This file was generated 2002-09-03 03:17 GMT. This movie's information hasn't changed since 2002-05-28.
Scott Ventura >> Movie Commentary >> April 1998 >> Wag the Dog
It has been said that fiction is having trouble keeping up with reality for craziness. Now that I've seen Wag the Dog so late in the Clinton scandal, it feels a little more like a documentary than a satire. It's almost spooky.
So how is it? It's great. We see a Hollywood big shot who lives in a universe without boundaries. The world caters to his whim in every imaginable way, and so everything happens, if not exactly as he prescribes, then pretty close. "This is nothing!" he reiterates every time a new wrinkle turns up. Dustin Hoffman is utterly convincing as this character. He moves through the movie as effortlessly as his character does through the undercover world of these manipulators. Robert De Niro also delivers a seamless performance. The rough exterior of his makeup job makes him look like a non-entity, but when called upon, he brings out a level of conviction that's hard to top.
The list of other folks in the film is pretty formidable. Anne Heche is in a perfect panic mode throughout the movie. William H. Macy makes a brief appearance as a CIA exec, and it's quite a turnaround from his usual roles of non-confrontational types. Denis Leary lends his usual razor-like voice to the mix. Woody Harrelson is very good in his small role of a deranged war hero whose name leads to a new trend in patriotic displays.
The score by Mark Knopfler is beautiful. Knopfler can take the upbeat and still make it more soothing than new age. It pulses with energy, but doesn't intrude. Knopfler rules. I'm surprised his filmography is so short, given his talent.

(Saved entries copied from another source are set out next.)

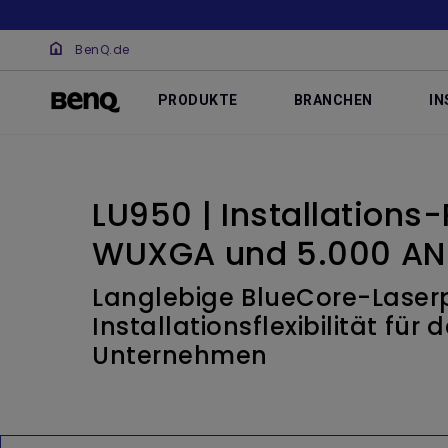
BenQ.de
PRODUKTE
BRANCHEN
IN
LU950 | Installations-
WUXGA und 5.000 AN
Langlebige BlueCore-Laserp
Installationsflexibilität für 
Unternehmen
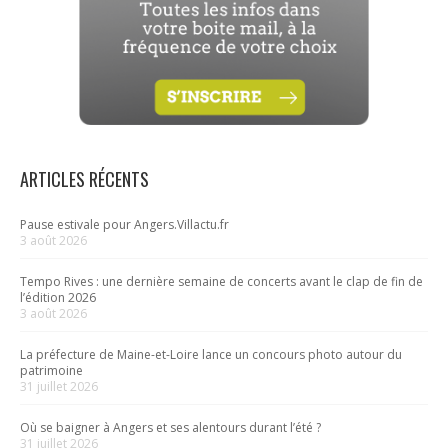
ARTICLES RÉCENTS
Pause estivale pour Angers.Villactu.fr
3 août 2026
Tempo Rives : une dernière semaine de concerts avant le clap de fin de
l’édition 2026
3 août 2026
La préfecture de Maine-et-Loire lance un concours photo autour du
patrimoine
31 juillet 2026
Où se baigner à Angers et ses alentours durant l’été ?
31 juillet 2026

In the end, though, the movie will not let you leave happy. The movie propels the audience through a dizzying barrage of jokes, but slams to a depressing finish at the end. The twinge of sadness that you'll feel will come from the last place you'd expect, but it serves as a strange moral. It is to the credit of the David Mamet / Hilary Henkin screenplay that the characters don't change for the convenience of a Hollywood ending.